Without altering a single character, set down all of the data below.

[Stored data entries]
=-=-=
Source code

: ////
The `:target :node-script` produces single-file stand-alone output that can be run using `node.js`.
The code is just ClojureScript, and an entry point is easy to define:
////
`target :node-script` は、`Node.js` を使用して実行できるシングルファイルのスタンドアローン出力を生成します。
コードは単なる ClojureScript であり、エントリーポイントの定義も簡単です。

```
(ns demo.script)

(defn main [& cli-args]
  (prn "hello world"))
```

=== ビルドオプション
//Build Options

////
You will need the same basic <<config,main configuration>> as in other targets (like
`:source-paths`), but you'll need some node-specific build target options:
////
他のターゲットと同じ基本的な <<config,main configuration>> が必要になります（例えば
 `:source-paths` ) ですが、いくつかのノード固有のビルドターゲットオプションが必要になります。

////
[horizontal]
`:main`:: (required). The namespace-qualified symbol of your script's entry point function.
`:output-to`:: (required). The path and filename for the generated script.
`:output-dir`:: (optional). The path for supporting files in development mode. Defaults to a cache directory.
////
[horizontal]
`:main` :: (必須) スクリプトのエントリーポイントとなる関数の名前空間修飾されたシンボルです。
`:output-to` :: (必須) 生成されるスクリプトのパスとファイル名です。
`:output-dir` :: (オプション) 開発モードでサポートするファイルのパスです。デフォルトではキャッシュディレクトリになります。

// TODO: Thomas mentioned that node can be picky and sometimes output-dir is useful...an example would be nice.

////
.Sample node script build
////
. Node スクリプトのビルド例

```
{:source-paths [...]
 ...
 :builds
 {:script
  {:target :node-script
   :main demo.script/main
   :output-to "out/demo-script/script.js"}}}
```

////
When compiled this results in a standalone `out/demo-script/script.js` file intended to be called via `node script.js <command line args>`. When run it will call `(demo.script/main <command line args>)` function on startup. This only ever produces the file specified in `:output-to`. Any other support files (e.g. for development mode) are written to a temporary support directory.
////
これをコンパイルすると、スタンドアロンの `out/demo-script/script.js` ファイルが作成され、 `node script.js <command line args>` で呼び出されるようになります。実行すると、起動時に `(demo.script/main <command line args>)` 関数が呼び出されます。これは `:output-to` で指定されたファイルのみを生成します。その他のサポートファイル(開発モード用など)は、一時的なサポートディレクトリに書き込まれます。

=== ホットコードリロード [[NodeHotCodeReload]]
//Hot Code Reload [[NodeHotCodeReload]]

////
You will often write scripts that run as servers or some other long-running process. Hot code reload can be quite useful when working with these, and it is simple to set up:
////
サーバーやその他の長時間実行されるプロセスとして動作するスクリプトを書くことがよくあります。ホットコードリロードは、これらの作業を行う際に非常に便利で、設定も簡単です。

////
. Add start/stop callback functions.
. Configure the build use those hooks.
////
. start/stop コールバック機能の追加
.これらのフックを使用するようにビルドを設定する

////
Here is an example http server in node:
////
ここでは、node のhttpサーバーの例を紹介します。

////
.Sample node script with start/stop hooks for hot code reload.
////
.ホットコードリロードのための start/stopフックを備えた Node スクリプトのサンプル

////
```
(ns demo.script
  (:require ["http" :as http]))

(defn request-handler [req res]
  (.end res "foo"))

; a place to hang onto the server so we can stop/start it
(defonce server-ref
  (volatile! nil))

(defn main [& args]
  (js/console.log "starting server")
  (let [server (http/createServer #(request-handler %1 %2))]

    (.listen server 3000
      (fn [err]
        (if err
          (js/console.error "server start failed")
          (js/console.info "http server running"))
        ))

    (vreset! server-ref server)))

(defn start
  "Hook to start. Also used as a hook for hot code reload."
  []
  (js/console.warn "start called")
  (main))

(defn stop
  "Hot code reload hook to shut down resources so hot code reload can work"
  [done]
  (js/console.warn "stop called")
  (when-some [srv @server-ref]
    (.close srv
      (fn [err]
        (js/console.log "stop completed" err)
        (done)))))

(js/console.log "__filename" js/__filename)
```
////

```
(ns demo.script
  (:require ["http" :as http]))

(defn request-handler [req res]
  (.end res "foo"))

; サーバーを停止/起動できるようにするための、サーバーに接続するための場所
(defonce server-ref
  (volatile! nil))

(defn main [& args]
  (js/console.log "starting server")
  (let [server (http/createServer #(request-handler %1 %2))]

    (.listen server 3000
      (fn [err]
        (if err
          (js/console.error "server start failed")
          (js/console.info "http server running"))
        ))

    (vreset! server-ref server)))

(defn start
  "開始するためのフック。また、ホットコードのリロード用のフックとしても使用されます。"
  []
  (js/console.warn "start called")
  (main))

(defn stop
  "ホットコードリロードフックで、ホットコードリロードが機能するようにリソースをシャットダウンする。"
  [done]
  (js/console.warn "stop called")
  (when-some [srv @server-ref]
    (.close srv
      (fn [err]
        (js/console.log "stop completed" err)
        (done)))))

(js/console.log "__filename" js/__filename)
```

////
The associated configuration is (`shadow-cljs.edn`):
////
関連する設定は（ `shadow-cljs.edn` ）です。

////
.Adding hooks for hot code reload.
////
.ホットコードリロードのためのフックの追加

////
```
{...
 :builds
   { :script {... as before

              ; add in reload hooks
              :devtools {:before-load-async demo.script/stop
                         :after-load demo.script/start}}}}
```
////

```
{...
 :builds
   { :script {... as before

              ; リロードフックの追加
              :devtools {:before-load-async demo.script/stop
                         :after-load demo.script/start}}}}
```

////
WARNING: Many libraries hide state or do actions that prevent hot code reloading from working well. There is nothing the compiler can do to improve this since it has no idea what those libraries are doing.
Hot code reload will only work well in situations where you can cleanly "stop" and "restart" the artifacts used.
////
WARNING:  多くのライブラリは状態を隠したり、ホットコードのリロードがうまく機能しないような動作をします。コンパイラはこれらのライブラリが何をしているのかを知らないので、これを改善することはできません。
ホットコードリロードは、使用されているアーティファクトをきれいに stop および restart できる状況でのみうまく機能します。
=-=-=
_TASK SOLUTION_
Source code

: ////
The `:target :node-script` produces single-file stand-alone output that can be run using `node.js`.
The code is just ClojureScript, and an entry point is easy to define:
////
`target :node-script` は、`Node.js` を使用して実行できるシングルファイルのスタンドアローン出力を生成します。
コードは単なる ClojureScript であり、エントリーポイントの定義も簡単です。

```
(ns demo.script)

(defn main [& cli-args]
  (prn "hello world"))
```

=== ビルドオプション
//Build Options

////
You will need the same basic <<config,main configuration>> as in other targets (like
`:source-paths`), but you'll need some node-specific build target options:
////
他のターゲットと同じ基本的な <<config,main configuration>> が必要になります（例えば
 `:source-paths` ) ですが、いくつかのノード固有のビルドターゲットオプションが必要になります。

////
[horizontal]
`:main`:: (required). The namespace-qualified symbol of your script's entry point function.
`:output-to`:: (required). The path and filename for the generated script.
`:output-dir`:: (optional). The path for supporting files in development mode. Defaults to a cache directory.
////
[horizontal]
`:main` :: (必須) スクリプトのエントリーポイントとなる関数の名前空間修飾されたシンボルです。
`:output-to` :: (必須) 生成されるスクリプトのパスとファイル名です。
`:output-dir` :: (オプション) 開発モードでサポートするファイルのパスです。デフォルトではキャッシュディレクトリになります。

// TODO: Thomas mentioned that node can be picky and sometimes output-dir is useful...an example would be nice.

////
.Sample node script build
////
. Node スクリプトのビルド例

```
{:source-paths [...]
 ...
 :builds
 {:script
  {:target :node-script
   :main demo.script/main
   :output-to "out/demo-script/script.js"}}}
```

////
When compiled this results in a standalone `out/demo-script/script.js` file intended to be called via `node script.js <command line args>`. When run it will call `(demo.script/main <command line args>)` function on startup. This only ever produces the file specified in `:output-to`. Any other support files (e.g. for development mode) are written to a temporary support directory.
////
これをコンパイルすると、スタンドアロンの `out/demo-script/script.js` ファイルが作成され、 `node script.js <command line args>` で呼び出されるようになります。実行すると、起動時に `(demo.script/main <command line args>)` 関数が呼び出されます。これは `:output-to` で指定されたファイルのみを生成します。その他のサポートファイル(開発モード用など)は、一時的なサポートディレクトリに書き込まれます。

=== ホットコードリロード [[NodeHotCodeReload]]
//Hot Code Reload [[NodeHotCodeReload]]

////
You will often write scripts that run as servers or some other long-running process. Hot code reload can be quite useful when working with these, and it is simple to set up:
////
サーバーやその他の長時間実行されるプロセスとして動作するスクリプトを書くことがよくあります。ホットコードリロードは、これらの作業を行う際に非常に便利で、設定も簡単です。

////
. Add start/stop callback functions.
. Configure the build use those hooks.
////
. start/stop コールバック機能の追加
.これらのフックを使用するようにビルドを設定する

////
Here is an example http server in node:
////
ここでは、node のhttpサーバーの例を紹介します。

////
.Sample node script with start/stop hooks for hot code reload.
////
.ホットコードリロードのための start/stopフックを備えた Node スクリプトのサンプル

////
```
(ns demo.script
  (:require ["http" :as http]))

(defn request-handler [req res]
  (.end res "foo"))

; a place to hang onto the server so we can stop/start it
(defonce server-ref
  (volatile! nil))

(defn main [& args]
  (js/console.log "starting server")
  (let [server (http/createServer #(request-handler %1 %2))]

    (.listen server 3000
      (fn [err]
        (if err
          (js/console.error "server start failed")
          (js/console.info "http server running"))
        ))

    (vreset! server-ref server)))

(defn start
  "Hook to start. Also used as a hook for hot code reload."
  []
  (js/console.warn "start called")
  (main))

(defn stop
  "Hot code reload hook to shut down resources so hot code reload can work"
  [done]
  (js/console.warn "stop called")
  (when-some [srv @server-ref]
    (.close srv
      (fn [err]
        (js/console.log "stop completed" err)
        (done)))))

(js/console.log "__filename" js/__filename)
```
////

```
(ns demo.script
  (:require ["http" :as http]))

(defn request-handler [req res]
  (.end res "foo"))

; サーバーを停止/起動できるようにするための、サーバーに接続するための場所
(defonce server-ref
  (volatile! nil))

(defn main [& args]
  (js/console.log "starting server")
  (let [server (http/createServer #(request-handler %1 %2))]

    (.listen server 3000
      (fn [err]
        (if err
          (js/console.error "server start failed")
          (js/console.info "http server running"))
        ))

    (vreset! server-ref server)))

(defn start
  "開始するためのフック。また、ホットコードのリロード用のフックとしても使用されます。"
  []
  (js/console.warn "start called")
  (main))

(defn stop
  "ホットコードリロードフックで、ホットコードリロードが機能するようにリソースをシャットダウンする。"
  [done]
  (js/console.warn "stop called")
  (when-some [srv @server-ref]
    (.close srv
      (fn [err]
        (js/console.log "stop completed" err)
        (done)))))

(js/console.log "__filename" js/__filename)
```

////
The associated configuration is (`shadow-cljs.edn`):
////
関連する設定は（ `shadow-cljs.edn` ）です。

////
.Adding hooks for hot code reload.
////
.ホットコードリロードのためのフックの追加

////
```
{...
 :builds
   { :script {... as before

              ; add in reload hooks
              :devtools {:before-load-async demo.script/stop
                         :after-load demo.script/start}}}}
```
////

```
{...
 :builds
   { :script {... as before

              ; リロードフックの追加
              :devtools {:before-load-async demo.script/stop
                         :after-load demo.script/start}}}}
```

////
WARNING: Many libraries hide state or do actions that prevent hot code reloading from working well. There is nothing the compiler can do to improve this since it has no idea what those libraries are doing.
Hot code reload will only work well in situations where you can cleanly "stop" and "restart" the artifacts used.
////
WARNING:  多くのライブラリは状態を隠したり、ホットコードのリロードがうまく機能しないような動作をします。コンパイラはこれらのライブラリが何をしているのかを知らないので、これを改善することはできません。
ホットコードリロードは、使用されているアーティファクトをきれいに stop および restart できる状況でのみうまく機能します。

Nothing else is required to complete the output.